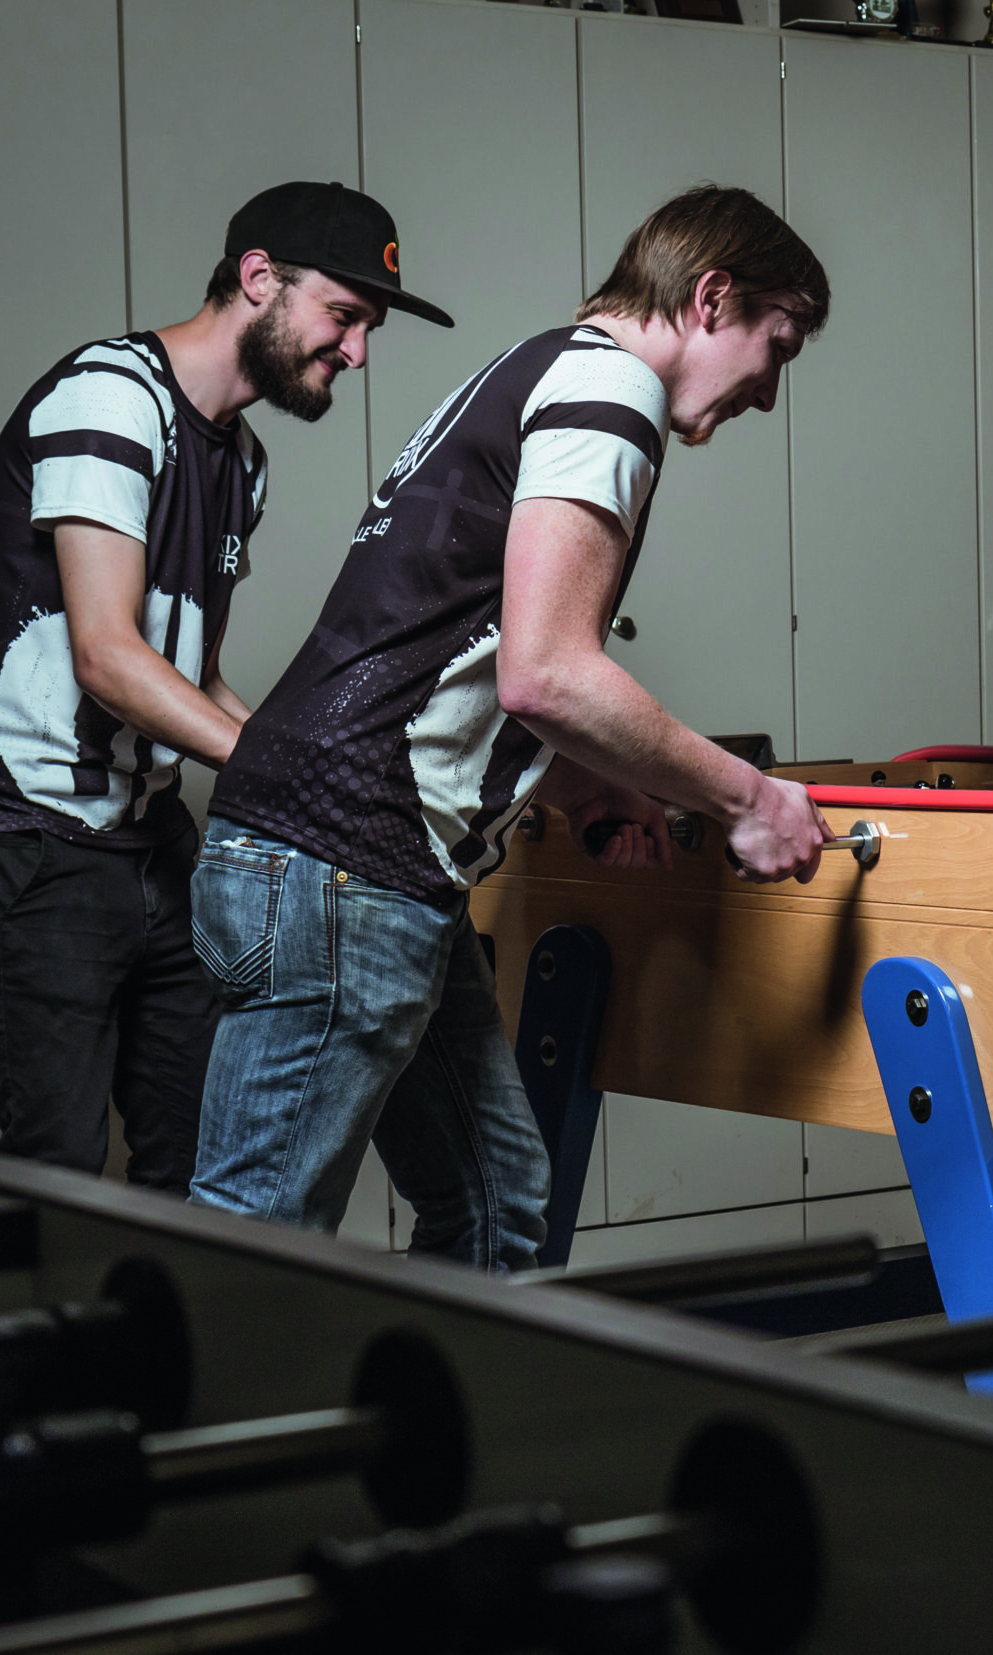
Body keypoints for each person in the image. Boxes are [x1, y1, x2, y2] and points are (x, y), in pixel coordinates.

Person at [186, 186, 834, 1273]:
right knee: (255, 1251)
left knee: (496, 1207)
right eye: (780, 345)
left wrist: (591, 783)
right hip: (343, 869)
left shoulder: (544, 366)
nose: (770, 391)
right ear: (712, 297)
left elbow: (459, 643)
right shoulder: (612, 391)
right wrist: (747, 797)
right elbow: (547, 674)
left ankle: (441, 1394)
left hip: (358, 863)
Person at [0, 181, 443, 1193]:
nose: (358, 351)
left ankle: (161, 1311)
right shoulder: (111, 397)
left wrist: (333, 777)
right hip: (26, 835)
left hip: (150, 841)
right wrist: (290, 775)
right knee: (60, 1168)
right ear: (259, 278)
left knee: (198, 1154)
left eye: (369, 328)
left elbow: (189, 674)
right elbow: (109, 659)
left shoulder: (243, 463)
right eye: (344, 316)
--
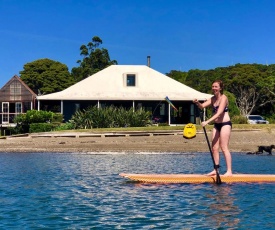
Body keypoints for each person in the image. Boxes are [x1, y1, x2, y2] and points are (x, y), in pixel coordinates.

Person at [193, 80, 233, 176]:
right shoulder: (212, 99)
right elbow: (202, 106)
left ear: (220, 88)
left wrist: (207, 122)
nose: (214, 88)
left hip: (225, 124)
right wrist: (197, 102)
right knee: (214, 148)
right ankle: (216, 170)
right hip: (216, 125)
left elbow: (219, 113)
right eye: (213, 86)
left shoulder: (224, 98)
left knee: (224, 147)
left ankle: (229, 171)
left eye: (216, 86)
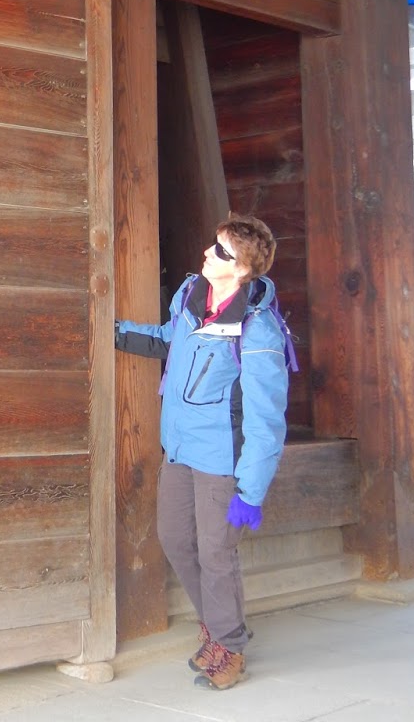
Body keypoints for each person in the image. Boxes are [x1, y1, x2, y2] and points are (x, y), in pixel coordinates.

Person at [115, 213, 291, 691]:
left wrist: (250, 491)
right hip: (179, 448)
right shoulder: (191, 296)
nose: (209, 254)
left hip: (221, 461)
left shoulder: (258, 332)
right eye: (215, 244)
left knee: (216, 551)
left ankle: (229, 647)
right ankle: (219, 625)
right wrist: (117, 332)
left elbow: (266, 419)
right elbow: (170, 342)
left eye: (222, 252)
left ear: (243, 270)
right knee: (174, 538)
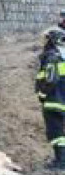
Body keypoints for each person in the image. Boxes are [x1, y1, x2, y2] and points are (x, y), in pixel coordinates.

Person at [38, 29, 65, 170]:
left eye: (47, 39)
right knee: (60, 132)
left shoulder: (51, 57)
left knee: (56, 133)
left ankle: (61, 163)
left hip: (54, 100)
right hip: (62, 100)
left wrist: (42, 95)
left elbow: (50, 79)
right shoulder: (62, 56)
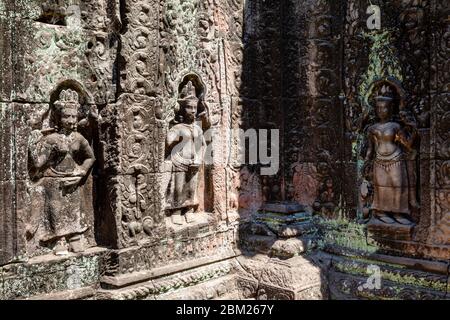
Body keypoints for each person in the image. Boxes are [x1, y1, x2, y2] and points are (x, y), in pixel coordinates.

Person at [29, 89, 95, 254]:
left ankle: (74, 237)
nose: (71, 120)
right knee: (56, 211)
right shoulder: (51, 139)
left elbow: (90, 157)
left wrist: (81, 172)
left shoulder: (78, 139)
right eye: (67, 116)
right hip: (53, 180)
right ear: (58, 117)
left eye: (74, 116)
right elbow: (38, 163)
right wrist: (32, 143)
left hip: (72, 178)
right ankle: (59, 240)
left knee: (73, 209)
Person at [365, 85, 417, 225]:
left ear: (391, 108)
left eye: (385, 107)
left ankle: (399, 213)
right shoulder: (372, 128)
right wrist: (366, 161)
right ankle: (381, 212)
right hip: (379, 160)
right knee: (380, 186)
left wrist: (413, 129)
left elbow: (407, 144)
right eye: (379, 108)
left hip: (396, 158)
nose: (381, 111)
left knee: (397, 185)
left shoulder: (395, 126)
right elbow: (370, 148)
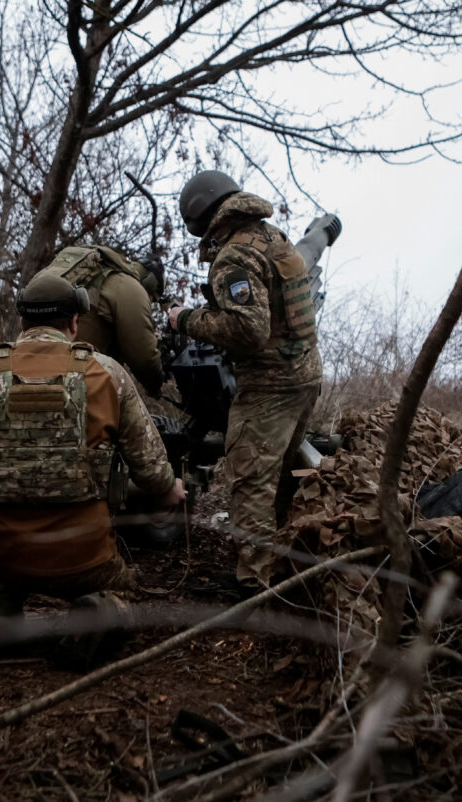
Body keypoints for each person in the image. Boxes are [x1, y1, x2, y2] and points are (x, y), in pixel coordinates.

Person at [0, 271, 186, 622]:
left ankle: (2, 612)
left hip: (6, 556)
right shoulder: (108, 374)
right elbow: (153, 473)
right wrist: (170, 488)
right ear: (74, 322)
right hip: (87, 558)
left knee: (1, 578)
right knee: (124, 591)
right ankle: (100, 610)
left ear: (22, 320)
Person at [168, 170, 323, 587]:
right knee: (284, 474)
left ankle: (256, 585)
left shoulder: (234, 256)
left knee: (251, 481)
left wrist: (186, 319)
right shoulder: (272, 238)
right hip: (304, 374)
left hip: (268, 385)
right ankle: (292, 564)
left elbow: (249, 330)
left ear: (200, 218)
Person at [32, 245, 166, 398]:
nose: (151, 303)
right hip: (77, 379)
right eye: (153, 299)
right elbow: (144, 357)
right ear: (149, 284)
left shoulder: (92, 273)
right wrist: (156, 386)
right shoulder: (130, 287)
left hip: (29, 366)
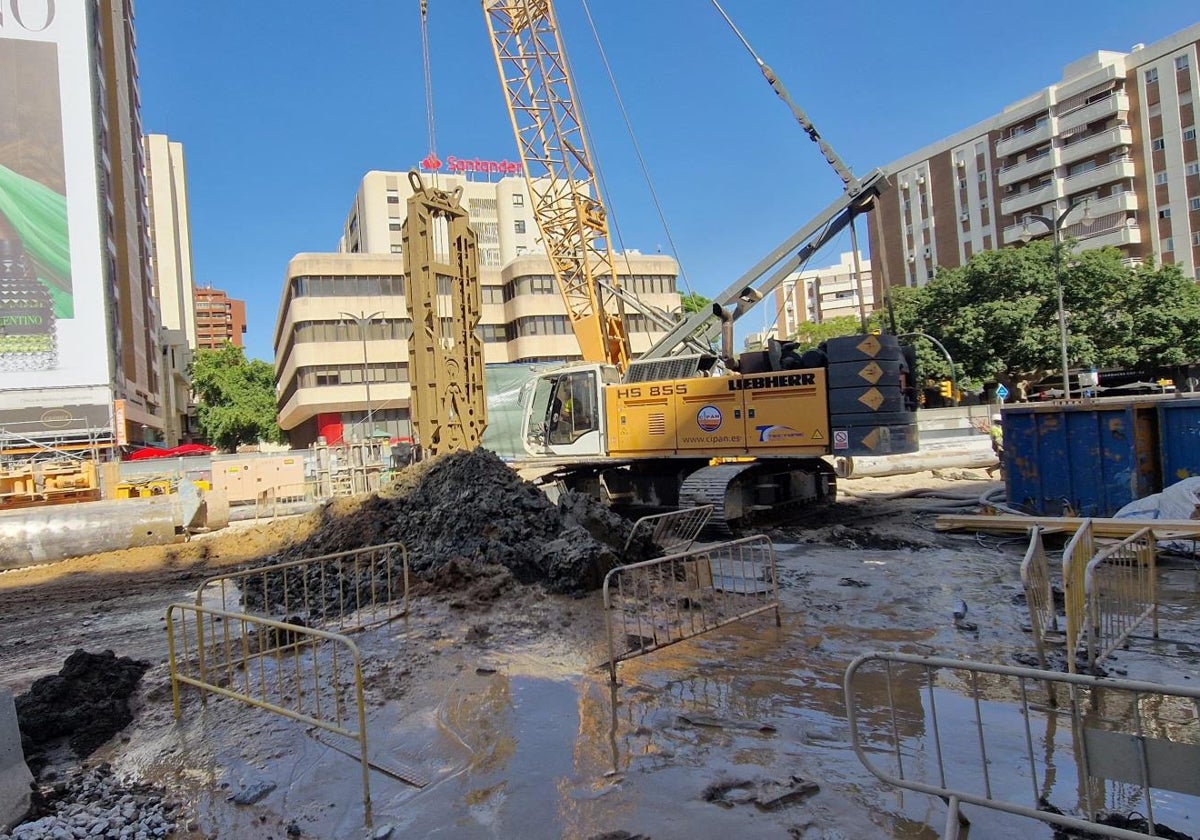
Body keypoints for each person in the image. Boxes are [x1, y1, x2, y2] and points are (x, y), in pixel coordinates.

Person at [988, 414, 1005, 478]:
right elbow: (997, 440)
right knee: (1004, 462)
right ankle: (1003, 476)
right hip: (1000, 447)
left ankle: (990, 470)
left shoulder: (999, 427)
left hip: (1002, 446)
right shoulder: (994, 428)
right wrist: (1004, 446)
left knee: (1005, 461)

Task brief:
Nothing but the lines above from the one containing "right hip: (87, 558)" through the one containing "left hip: (29, 366)" should appear in the answer, each repeated exactly.

Finished exercise:
right hip: (87, 558)
left knee: (1, 578)
right knee: (124, 591)
right ankle: (100, 610)
left ear: (22, 320)
Person at [168, 170, 323, 587]:
right knee: (284, 474)
left ankle: (256, 585)
left shoulder: (234, 256)
left knee: (251, 481)
left wrist: (186, 319)
right shoulder: (272, 238)
right hip: (304, 374)
left hip: (268, 385)
right ankle: (292, 564)
left elbow: (249, 330)
left ear: (200, 218)
Person at [32, 245, 166, 398]:
nose: (151, 303)
right hip: (77, 379)
right eye: (153, 299)
right elbow: (144, 357)
right ear: (149, 284)
left shoulder: (92, 273)
right wrist: (156, 386)
right shoulder: (130, 287)
left hip: (29, 366)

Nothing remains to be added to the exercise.